While the government had been quick in its initial response and provided daily bulletins from the very beginning of the pandemic, such a detailed one was released on 28th July. This was 148 days after the first case was registered in the state, and when the tally of positive cases crossed 57,000.
In these 148 days, when there were repeated requests for more information in COVID bulletins, there were 87 COVID-related petitions and 727 complaints filed in the Telangana High Court. They revolved around increasing testing, cap on private hospitals treating COVID patients, information on containment zones, and re-imposing lockdown, including more. 3 court hearings later, the Telangana government stretched itself and provided citizenry with detailed information.

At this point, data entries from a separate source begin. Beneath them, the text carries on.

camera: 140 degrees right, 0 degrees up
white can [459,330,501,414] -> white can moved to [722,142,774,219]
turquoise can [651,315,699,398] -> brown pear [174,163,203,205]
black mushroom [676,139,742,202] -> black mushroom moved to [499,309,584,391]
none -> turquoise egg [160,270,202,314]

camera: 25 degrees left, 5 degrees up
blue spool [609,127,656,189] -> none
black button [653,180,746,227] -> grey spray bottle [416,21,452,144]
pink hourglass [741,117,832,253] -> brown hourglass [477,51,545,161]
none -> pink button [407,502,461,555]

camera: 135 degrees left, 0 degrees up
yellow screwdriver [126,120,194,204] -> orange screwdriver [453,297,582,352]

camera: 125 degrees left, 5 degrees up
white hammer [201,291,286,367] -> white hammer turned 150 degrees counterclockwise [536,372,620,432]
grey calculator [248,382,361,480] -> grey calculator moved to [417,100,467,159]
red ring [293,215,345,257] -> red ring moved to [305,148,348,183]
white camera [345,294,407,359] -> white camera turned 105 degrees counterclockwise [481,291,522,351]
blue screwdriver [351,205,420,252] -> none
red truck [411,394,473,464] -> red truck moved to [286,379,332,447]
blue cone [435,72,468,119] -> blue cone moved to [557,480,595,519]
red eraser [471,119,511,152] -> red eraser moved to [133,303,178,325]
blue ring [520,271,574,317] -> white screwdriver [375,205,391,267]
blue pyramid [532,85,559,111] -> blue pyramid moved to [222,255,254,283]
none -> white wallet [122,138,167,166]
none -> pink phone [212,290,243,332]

Complaints on private hospitals
The government received a total of 727 complaints during these 148 days, that demanded a cap on medical bills at private hospitals. They were registered after the HC, in a previous hearing, directed the government to create a helpline number to register such complaints. They were then directed to High Court.
One such was petition was filed by D.G. Narasimha Rao, General Secretary of Patnam, a forum for the development of urban areas in Telangana, for preventing rampant profiteering by private hospitals in the treatment of Covid-19 patients. The plea sought a direction to the Government to take over at least half the beds at these hospitals, and have arranged a web-based system to allot them to those in dire need.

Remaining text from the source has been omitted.